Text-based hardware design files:
>>>>
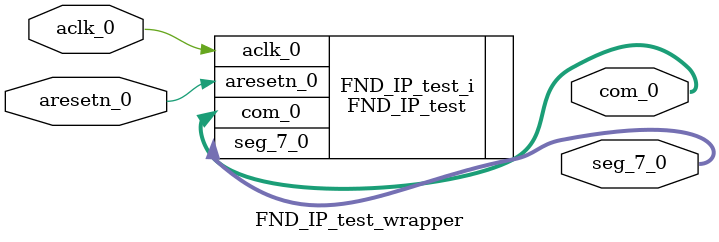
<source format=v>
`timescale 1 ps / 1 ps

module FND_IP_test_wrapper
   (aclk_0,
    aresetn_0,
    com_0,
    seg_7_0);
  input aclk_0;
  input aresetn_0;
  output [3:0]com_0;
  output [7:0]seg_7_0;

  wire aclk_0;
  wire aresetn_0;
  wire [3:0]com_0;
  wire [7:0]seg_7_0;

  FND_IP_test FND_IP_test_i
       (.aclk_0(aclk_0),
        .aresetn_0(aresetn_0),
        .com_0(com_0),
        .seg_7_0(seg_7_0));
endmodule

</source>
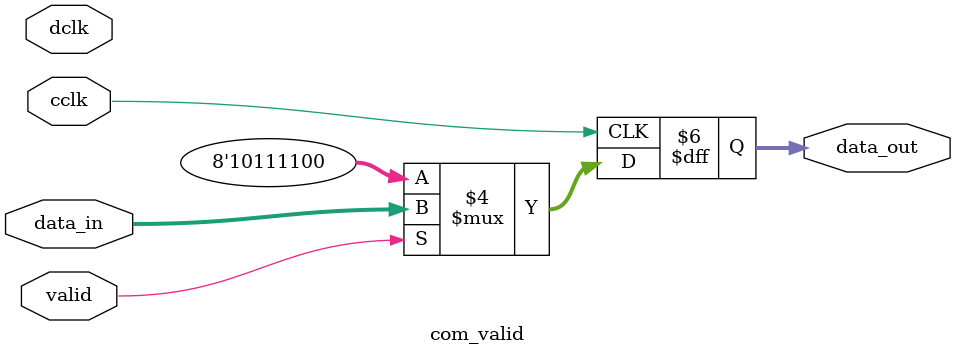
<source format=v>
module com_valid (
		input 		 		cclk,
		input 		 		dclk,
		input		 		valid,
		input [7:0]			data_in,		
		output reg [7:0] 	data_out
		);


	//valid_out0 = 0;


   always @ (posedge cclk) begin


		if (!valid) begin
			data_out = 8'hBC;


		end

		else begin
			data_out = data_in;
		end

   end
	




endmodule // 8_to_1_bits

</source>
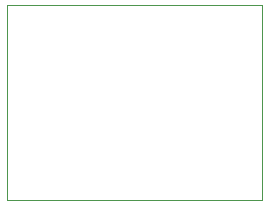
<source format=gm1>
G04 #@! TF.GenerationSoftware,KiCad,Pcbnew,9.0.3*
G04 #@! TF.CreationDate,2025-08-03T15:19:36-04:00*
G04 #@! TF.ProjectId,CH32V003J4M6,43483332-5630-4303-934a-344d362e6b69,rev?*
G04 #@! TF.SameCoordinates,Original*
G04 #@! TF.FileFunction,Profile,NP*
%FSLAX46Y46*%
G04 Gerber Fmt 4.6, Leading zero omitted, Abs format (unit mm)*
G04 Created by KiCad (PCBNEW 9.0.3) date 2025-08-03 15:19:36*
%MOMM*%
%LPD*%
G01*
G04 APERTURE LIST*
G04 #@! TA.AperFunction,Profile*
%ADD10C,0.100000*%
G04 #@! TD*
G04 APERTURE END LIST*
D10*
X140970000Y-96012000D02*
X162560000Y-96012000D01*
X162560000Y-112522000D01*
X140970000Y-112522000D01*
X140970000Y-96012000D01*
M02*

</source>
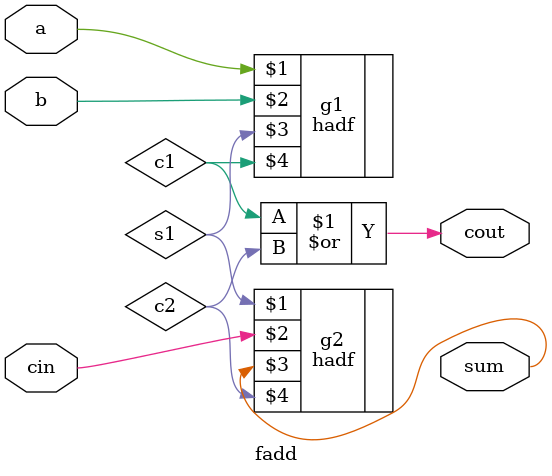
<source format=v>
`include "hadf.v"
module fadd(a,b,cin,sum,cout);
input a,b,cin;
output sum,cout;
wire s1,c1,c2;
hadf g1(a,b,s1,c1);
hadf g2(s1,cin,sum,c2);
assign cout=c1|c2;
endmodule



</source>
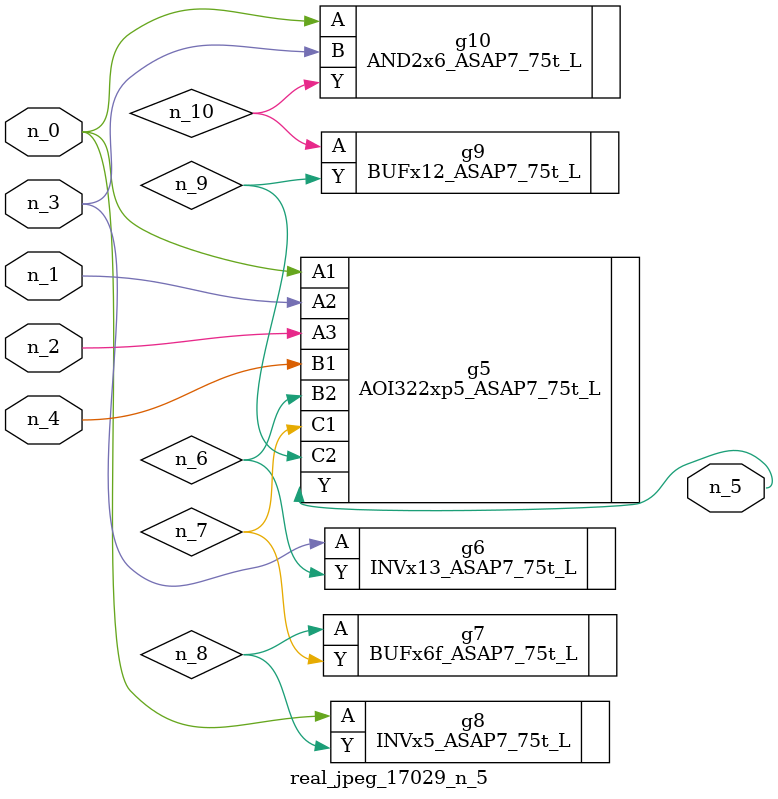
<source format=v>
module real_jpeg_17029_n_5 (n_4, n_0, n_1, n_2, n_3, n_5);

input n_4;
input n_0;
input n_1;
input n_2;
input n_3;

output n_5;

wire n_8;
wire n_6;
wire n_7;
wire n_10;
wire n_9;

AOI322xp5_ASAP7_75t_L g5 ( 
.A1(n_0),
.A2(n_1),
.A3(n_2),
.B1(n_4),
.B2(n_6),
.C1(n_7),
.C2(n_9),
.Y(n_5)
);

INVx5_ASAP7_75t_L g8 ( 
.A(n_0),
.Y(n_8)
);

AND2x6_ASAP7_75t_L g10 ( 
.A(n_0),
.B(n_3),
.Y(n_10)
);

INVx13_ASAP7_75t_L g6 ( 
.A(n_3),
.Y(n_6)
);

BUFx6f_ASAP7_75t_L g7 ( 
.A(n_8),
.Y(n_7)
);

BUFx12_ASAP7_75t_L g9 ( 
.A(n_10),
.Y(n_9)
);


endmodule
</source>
<<<<
>>>>
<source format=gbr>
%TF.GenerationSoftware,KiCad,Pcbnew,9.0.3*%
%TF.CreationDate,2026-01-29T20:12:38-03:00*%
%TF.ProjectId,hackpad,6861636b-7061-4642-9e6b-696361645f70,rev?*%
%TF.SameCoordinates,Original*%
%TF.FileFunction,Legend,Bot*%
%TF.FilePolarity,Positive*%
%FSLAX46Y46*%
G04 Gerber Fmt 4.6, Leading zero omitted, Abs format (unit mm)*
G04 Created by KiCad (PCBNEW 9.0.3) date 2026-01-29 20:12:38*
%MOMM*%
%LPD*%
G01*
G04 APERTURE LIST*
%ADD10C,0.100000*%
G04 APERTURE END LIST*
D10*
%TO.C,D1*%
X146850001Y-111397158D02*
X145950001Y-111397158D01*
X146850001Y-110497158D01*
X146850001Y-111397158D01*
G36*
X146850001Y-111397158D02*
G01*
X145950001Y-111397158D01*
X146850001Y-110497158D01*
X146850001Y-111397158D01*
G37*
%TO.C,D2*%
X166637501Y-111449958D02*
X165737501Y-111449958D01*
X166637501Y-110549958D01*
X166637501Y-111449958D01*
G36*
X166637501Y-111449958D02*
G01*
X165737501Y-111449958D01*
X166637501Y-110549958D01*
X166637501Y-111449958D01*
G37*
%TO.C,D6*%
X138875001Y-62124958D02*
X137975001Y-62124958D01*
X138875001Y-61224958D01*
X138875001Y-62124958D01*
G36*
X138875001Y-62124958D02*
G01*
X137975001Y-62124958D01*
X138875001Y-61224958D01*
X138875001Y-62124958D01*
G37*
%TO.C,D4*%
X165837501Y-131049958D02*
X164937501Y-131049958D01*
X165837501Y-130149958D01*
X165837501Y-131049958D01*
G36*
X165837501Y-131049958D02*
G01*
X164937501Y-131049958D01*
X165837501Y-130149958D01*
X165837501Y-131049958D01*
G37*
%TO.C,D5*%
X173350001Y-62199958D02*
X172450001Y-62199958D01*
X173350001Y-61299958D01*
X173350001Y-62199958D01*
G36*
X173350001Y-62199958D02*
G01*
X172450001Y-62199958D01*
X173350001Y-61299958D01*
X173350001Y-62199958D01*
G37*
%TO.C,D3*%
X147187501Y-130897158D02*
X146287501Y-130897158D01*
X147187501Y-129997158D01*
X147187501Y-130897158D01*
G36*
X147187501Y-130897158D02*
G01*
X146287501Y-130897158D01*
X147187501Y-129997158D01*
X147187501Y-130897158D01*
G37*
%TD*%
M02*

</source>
<<<<
- **How to complete this task**
Only the lines that contain the string "APERTURE" should be copied from the entries above.

- **Written answer**
G04 APERTURE LIST*
G04 APERTURE END LIST*
G04 APERTURE LIST*
G04 APERTURE END LIST*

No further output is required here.